Our classrooms access the community by taking field trips to local grocery stores, parks and other businesses. Our students have created lemonade stands near our building to provide community involvement to our students.
By focusing on key areas — academics, behavior modifications, support services, and transition / life planning services — we are able to meet the individual needs of all students through these varied approaches to instruction. Through collaboration with a student’s IEP team, we are able to choose the most appropriate learning model based on a given student’s present levels of performance, social capabilities, motor coordination, and ability to learn in a group setting.
Utilizing four specific instructional rotations, students are assessed academically, gain self-regulation skills, learn with district-aligned academic curriculums, and utilize integrated technology.
Serving students with significant autism and developmental disabilities, our model takes learned skills and practically applies them to the multiple environments in which a student would use those skills. Students spends portions of their day rotating through different modalities of instruction, the length and the frequency of each rotation is individuality designed for each learner and based on their current skills and future goals.
Each student enrolled in the model has individualized behavior programming which is driven by Functional Behavioral Assessments (FBA). We aim to identify the behaviors that continue to disrupt our student’s ability to access their environment and learning. We then use the data collected from the FBA and classroom data to device strategies that get to the root function of the students disrupted behaviors.
Services for Students with Autism or Specific Learning Disabilities
We take an individualized approach to educating students with specific eligibilities, which starts with building strong foundational skills in the areas of language, visual performance, and fine and gross motor skills.
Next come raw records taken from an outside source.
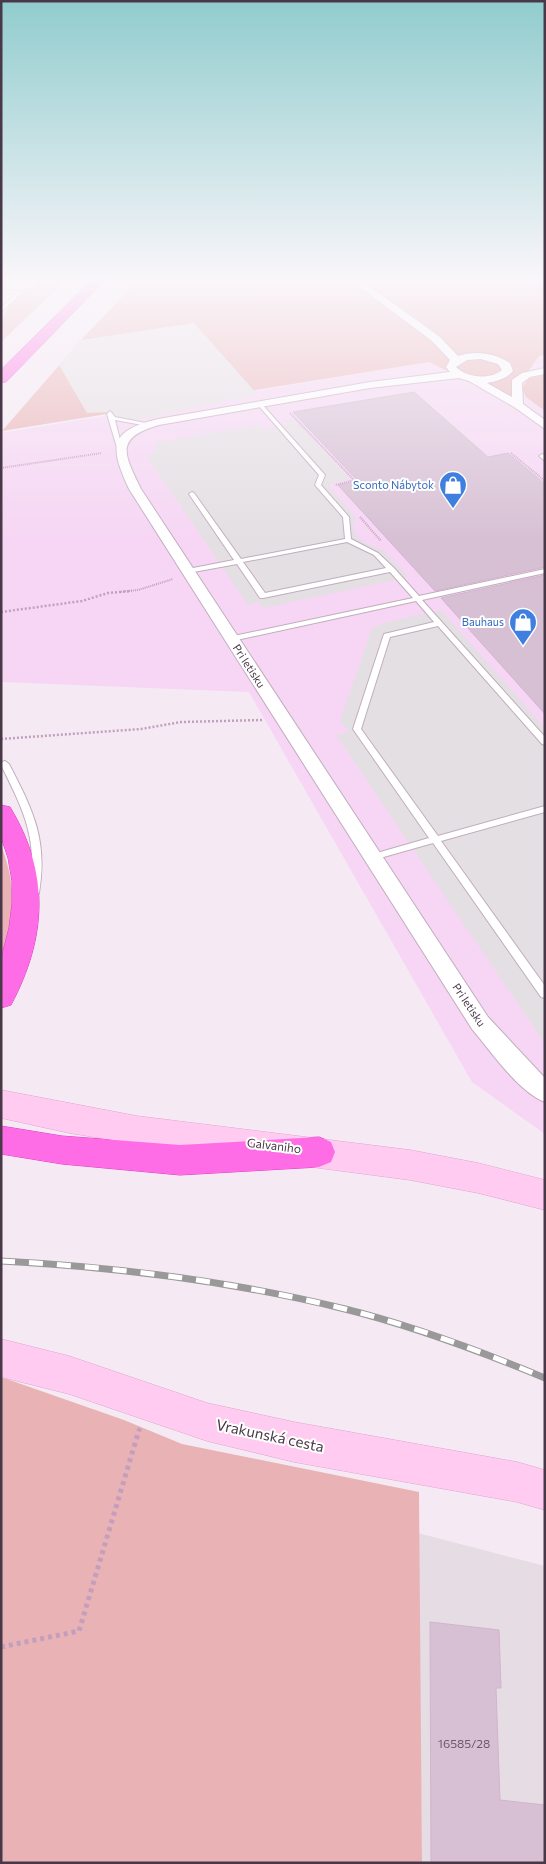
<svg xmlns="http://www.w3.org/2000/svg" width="546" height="1864" font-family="Commissioner,sans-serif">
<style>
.commercial{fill:#f6d6f4}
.industrial{fill:#e5dce4}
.green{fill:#e9b3b6}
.parking{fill:#e4dfe3}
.building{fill:#d7c0d4;stroke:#d2b3ce}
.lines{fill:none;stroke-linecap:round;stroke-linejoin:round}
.service-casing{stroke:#c1adbd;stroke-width:2}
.minor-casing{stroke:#c1adbd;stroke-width:2}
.secondary-casing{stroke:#e1a3d2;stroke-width:1}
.motorway-casing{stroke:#de3bc8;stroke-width:1}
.path-far3{stroke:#c39ebd;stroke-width:2;stroke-dasharray:1 1;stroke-linecap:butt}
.path-far2{stroke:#c39ebd;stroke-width:2.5;stroke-dasharray:2 2;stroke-linecap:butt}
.path-far1{stroke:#c39ebd;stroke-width:4;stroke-dasharray:3 3;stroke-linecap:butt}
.path{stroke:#c39ebd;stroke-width:5;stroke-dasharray:4 4;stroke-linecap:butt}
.service{fill:#fff;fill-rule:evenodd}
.minor{fill:#fff;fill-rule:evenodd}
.secondary{fill:#ffcbf1;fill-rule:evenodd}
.motorway{fill:#fe6de5;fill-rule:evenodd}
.rail-casing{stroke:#999;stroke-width:7}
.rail{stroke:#fff;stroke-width:5;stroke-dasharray:14;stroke-linecap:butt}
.labels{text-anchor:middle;stroke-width:4;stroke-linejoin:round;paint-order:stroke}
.far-shop-label{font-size:11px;fill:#366cbe;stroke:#fff;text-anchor:end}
.far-street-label{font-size:11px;fill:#493847;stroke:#fff}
.street-label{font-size:12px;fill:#493847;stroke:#fff}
.near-number-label{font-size:12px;fill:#6c5a6a}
.near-street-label{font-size:15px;fill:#493847;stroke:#fff}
</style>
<rect width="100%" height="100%" fill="#f5eaf3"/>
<polygon class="commercial" points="545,355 545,1134 472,1082 249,692 1,682 1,433 429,362 515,405 520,383 539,356"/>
<polygon class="industrial" points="418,1533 545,1566 545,1863 422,1863"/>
<g class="green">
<polygon points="39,278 68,278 1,342 1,319 8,308 19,295 37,286"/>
<polygon points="140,278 545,278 545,355 539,356 520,383 515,405 429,362 2,431 81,340"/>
<polygon points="545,375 545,411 526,397 522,388 528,379"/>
<path d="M1 845C19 893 13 918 1 966Z"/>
<polygon points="1,1377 124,1420 182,1444 419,1492 422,1863 1,1863"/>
</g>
<g class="parking">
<polygon points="194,323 257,394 137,420 116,416 113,412 87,413 59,365 81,340"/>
<polygon points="294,419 350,479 333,483 329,486 355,517 353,528 357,537 367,544 384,551 409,577 263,608 259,602 248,605 146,455 155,453 153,449 157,446 155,443 259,425 262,429 287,425 284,420"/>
<polygon points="441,610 545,728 545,1044 336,735 349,732 340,721 372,628 385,623"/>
</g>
<g class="building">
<polygon points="414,392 488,457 508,453 545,484 545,567 435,591 338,485 358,481 293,412"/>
<polygon points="545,575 545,714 441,598"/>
<polygon points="430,1622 499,1630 501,1688 496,1688 500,1800 545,1805 545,1863 431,1863"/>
</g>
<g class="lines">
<g class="service-casing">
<g id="service">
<path d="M13 278 30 279 37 285 21 293 1 312V308L16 293 1 292V290L22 291 32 285C22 278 12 280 1 283V280Z"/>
<path d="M260 402 325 475 321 485 349 517 351 539 378 553 394 568 419 596 545 569V573L422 600 545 737V745L542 744 438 626 390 637 361 729 438 836 545 806V812L441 841 545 986V998L541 997 433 843 373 860 368 857 370 855 429 838 353 729 384 634 434 622 416 601 232 641 228 639 229 637 413 598 390 572 263 598H260L237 564 188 573 185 571 188 569 234 560 189 494 192 492 194 493 241 559 345 539 343 517 315 485 319 475 258 405V403ZM347 542 374 555 386 568 265 593 243 562Z"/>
<polygon points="110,411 115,417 151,424 148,426 115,420 123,452 118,451 107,414"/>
<polygon points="542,454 545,455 545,461 539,456"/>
<path d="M5 761 9 764C33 810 48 840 39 893L34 897 29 893C39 841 24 811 1 765L2 762Z"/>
</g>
</g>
<g class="minor-casing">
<path id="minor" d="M348 278H358L440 337 458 356C475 350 495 353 510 363L513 371C506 379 497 381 487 383L512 397V380L522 373 545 368V374L530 377 522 383 523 404 545 420V429L514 407 469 381 459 378 370 388 159 425C114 438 124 454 141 489L488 1017 545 1078V1102C518 1092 491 1051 472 1029L129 489C109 446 109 431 158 419L370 382 450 372 446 367 450 360 432 341ZM481 359 498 364 502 370C490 380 467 378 456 367L467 360Z"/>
</g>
<g class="secondary-casing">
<g id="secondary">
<polygon points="1,1090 137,1116 410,1150 478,1163 545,1180 545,1210 478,1193 410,1180 137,1144 69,1133 1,1118"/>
<polygon points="1,1339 69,1356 207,1403 294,1422 517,1462 545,1470 545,1510 517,1502 294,1462 207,1441 69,1394 1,1377"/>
</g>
</g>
<g class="motorway-casing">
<g id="motorway">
<polygon points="94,278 107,278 6,382 1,383 1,370"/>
<path d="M1 805 10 807C50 873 47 937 11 1005L1 1008V959L9 928 12 904V881L8 858 1 837Z"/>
<polygon points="1,1126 62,1136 180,1145 319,1137 331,1142 335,1152 331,1162 319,1167 180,1175 62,1164 1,1154"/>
</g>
</g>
<g class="path-far3">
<polyline points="290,413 354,480 335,485"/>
<polyline points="511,453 545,481"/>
<polyline points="1,468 102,453"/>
<polyline points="360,517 381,541"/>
<polyline points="119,592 138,590 173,579"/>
</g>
<g class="path-far2">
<polyline points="1,612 82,601 108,593 132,591"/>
<polyline points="1,739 141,729 181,722 262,720"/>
</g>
<polyline class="path-far1" points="139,1431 140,1428"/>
<polyline class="path" points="1,1647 79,1631 139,1430"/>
<use href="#service" class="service"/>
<use href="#minor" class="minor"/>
<use href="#secondary" class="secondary"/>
<use href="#motorway" class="motorway"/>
<g class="rail-casing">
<path id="rail" d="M1 1261C117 1267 232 1281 345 1309 414 1326 480 1351 545 1378"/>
</g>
<use href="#rail" class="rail"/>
</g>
<linearGradient id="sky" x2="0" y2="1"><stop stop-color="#91ccce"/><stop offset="0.52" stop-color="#faf6fa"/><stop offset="1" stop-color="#faf6fa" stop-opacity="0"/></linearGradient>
<rect width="546" height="539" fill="url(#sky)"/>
<defs>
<g id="shop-pin" transform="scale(1.4375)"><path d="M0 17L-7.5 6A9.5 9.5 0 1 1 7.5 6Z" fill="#3f7fe0" stroke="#fff"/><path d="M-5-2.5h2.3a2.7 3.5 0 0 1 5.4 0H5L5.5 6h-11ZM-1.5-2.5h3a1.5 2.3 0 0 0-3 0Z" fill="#fff"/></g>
</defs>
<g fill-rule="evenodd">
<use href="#shop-pin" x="453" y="485"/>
<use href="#shop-pin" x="523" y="622"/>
</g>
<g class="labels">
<g class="far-shop-label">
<text x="434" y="489">Sconto Nábytok</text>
<text x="504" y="626">Bauhaus</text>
</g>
<g class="far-street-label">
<text transform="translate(249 666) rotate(57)" y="4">Pri letisku</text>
<text transform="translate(469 1005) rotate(56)" y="4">Pri letisku</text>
</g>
<g class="street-label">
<text transform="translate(274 1146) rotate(7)" y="4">Galvaniho</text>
</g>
<g class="near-number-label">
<text x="464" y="1748">16585/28</text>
</g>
<g class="near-street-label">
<text transform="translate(270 1436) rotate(12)" y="5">Vrakunská cesta</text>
</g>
</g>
<rect width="546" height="1864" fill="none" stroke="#493847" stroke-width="5"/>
</svg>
Our approach is informed by the belief that it is common to find defined splinter skills in children and adolescents with autism and SLD, as well as a large “gap” between receptive and expressive language skills—a gap that hinders social abilities and can lead to maladaptive behaviors. Consequently, the High Road School consistently works to bridge this gap by expediting acquisition of skills and increasing our students’ awareness of their surroundings. To accomplish this, we employ a rotational model of instruction whereby students move about their educational space, alternating among specific learning modalities and diversifying their settings, all of which supports faster generalization of skills.
Our rotational system consists of DTT (Discrete Trial Training) sessions, life skills training, social skills lab and motor lab work, NET (Natural Environment Teaching), instruction in designated academic blocks, activity schedules, and independent play and leisure time. Each rotation is designed to progressively build on the last level of skills and inform the next level. For example, what is taught in DTT serves as a building block for the social skills lab, which in turn is generalized into the NET room, which itself is generalized into routine components of the day (e.g., recess, lunch, transitional times) and eventually to real-world encounters. Ultimately, this progression of skills leads to two long-term goals: (1) the ability to participate, function, and demonstrate independence in the general public; and (2) the ability to transition students to a more general academic setting.
Services for Students with Emotional Disabilities
The route to success for our students with emotional disabilities begins with individualized education that focuses on a high level of structure and consistency. These characteristics create a productive and positive learning environment that properly addresses internalizing and externalizing behavior issues and teaches self-regulation.
Our rotational system of instruction for ED students is centered on 1:1, small-group, and independent instruction—all with integrated technology throughout—incorporating a wide variety of comprehensive multi-sensory curriculums. Our students learn to manage their emotional triggers and to enjoy learning.